Functions that are used directly as interrupt handlers should be
annotated with __attribute__((__interrupt__)).
This tells the compiler to
add special stack alignment code to the function prologue.
The ARM CS3 implementation treats all systems as address vector processors. On traditional ARM systems (everything except M profile devices) an exception causes the processor to jump to a fixed address. However the arrangement of these addresses is such that the CS3 code vector model is not feasible.
The default CS3 vector table emulates an address vector system by placing an indirect branch at the real exception vector. If you override the entire vector table (rather than individual vectors) the indirect stubs are not included, and your replacement table is placed at address zero.

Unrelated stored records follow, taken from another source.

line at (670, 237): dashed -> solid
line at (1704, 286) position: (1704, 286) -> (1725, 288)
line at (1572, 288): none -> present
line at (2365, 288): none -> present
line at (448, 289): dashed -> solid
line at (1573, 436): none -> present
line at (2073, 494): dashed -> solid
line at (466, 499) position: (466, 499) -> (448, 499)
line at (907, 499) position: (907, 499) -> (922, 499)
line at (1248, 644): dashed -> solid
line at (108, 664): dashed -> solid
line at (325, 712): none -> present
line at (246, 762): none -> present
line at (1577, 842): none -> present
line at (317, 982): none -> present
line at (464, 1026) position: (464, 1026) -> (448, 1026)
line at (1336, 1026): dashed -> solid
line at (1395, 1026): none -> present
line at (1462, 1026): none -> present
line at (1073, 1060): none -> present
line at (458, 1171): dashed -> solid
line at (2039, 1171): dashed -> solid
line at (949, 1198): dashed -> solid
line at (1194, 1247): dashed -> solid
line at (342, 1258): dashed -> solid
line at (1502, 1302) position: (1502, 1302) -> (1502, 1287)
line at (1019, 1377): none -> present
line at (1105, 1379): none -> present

Sourcery G++ includes preliminary support for automatic generation of NEON SIMD vector code. Autovectorization is a compiler optimization where loops involving normal integer or floating-point code are transformed into loops that use NEON SIMD instruction to process several data elements at once.
To enable generation of NEON vector code specify
-ftree-vectorize -mfpu=neon -mfloat-abi=softfp.
-mfpu=neon also enables generations of VFPv3 scalar
floating-point code.
Sourcery G++ also includes preliminary support for manual generation
of NEON SIMD code using C intrinsic functions. These intrinsics,
the same as those supported by the ARM RVCT compiler, are defined
in the arm_neon.h header
and are documented in the 'ARM NEON Intrinsics' section of the GCC
manual. The options -mfpu=neon
-mfloat-abi=softfp must be specified to use these
intrinsics; -ftree-vectorize is not required.
NEON support is still under active development. It has not been subject to extensive testing, and may not yet take full advantage of all the features provided by the NEON architecture.